In fact, Microsoft ranked as the best software seller worldwide last year, according to research company G2. That recognition was based on its high user satisfaction scores and its leadership positions in several software markets. Of course, Microsoft 365 is the gold standard in office productivity software, but G2’s analysts have also recognized the company as a leader in areas like enterprise resources planning and cybersecurity, and both of those markets are expected to grow at compound annual rates in the double-digit percentages through the end of the decade, according to Grand View Research.
Meanwhile, Microsoft Azure is steadily gaining market share in cloud computing. After taking 2 percentage points over the past year, it now accounts for 23% of cloud infrastructure and platform services (CIPS) spending, which makes it the second-largest CIPS vendor by a wide margin. That positions Microsoft for tremendous growth in the coming years, as cloud computing spending is expected to increase by an average of 16% annually to reach $1.6 trillion by 2030.
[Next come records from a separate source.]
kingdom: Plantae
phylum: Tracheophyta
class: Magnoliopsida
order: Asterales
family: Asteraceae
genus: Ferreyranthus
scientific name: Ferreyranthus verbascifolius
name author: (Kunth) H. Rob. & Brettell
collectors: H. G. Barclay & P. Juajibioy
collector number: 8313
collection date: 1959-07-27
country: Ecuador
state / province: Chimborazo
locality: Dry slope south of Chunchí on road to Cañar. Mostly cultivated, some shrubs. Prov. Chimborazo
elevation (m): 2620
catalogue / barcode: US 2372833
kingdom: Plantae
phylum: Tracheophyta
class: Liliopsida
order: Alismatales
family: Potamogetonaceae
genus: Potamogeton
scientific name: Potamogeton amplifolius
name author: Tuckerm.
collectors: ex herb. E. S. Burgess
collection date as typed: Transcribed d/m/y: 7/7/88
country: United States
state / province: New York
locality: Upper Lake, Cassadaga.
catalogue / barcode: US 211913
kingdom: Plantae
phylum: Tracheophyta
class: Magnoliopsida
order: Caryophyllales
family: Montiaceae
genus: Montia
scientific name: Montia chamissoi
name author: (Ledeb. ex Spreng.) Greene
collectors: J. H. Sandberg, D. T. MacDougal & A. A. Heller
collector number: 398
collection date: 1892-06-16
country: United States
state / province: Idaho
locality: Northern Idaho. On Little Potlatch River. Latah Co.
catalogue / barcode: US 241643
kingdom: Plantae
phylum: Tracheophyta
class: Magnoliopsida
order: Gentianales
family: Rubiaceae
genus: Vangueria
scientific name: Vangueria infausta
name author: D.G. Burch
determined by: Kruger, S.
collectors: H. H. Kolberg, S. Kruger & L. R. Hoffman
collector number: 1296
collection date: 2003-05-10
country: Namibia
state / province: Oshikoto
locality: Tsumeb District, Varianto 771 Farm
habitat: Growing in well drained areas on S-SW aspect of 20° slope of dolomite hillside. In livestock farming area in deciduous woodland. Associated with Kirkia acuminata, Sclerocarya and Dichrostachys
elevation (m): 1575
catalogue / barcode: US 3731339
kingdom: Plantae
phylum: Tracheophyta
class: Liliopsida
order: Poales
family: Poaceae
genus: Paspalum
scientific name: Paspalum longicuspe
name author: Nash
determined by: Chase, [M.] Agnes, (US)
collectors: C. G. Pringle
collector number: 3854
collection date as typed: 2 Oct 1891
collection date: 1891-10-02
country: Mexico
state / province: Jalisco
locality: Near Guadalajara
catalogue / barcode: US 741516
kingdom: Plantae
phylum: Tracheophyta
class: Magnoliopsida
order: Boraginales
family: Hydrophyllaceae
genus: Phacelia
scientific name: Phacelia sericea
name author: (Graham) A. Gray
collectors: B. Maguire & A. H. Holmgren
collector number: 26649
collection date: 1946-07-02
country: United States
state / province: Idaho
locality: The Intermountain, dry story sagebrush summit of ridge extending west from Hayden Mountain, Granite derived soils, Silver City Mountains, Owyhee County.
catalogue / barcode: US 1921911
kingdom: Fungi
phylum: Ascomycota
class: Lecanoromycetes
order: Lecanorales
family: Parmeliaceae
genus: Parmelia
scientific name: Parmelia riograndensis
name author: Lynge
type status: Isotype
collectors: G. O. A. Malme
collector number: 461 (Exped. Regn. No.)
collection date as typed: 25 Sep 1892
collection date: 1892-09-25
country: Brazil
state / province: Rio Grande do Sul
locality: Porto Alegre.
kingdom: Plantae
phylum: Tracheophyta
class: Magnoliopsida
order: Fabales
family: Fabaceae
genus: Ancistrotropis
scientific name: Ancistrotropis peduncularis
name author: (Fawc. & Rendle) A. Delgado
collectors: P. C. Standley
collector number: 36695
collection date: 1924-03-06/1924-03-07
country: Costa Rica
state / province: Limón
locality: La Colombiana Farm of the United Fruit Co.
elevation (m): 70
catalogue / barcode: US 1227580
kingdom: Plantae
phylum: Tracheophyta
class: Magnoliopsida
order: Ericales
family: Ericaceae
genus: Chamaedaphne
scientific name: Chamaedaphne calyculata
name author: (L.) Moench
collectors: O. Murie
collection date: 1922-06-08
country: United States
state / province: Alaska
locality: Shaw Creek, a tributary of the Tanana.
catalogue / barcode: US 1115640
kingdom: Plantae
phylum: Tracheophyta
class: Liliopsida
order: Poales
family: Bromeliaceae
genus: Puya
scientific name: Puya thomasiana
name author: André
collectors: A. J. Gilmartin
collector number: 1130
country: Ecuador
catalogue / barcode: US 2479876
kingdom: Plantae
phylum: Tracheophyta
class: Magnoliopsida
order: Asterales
Finally, Microsoft has quietly become the seventh-largest digital advertising publisher in the world, and its partnership with Netflix should help the company take share in online video advertising, a market expected to grow at an average of 14% annually to reach $362 billion by 2027.
Here’s the upshot: Microsoft is well-positioned to grow its revenues at a double-digit percentage pace annually for the foreseeable future, which makes its current valuation of 9.4 times sales look reasonable. That’s why investors should capitalize on this once-in-a-decade buying opportunity.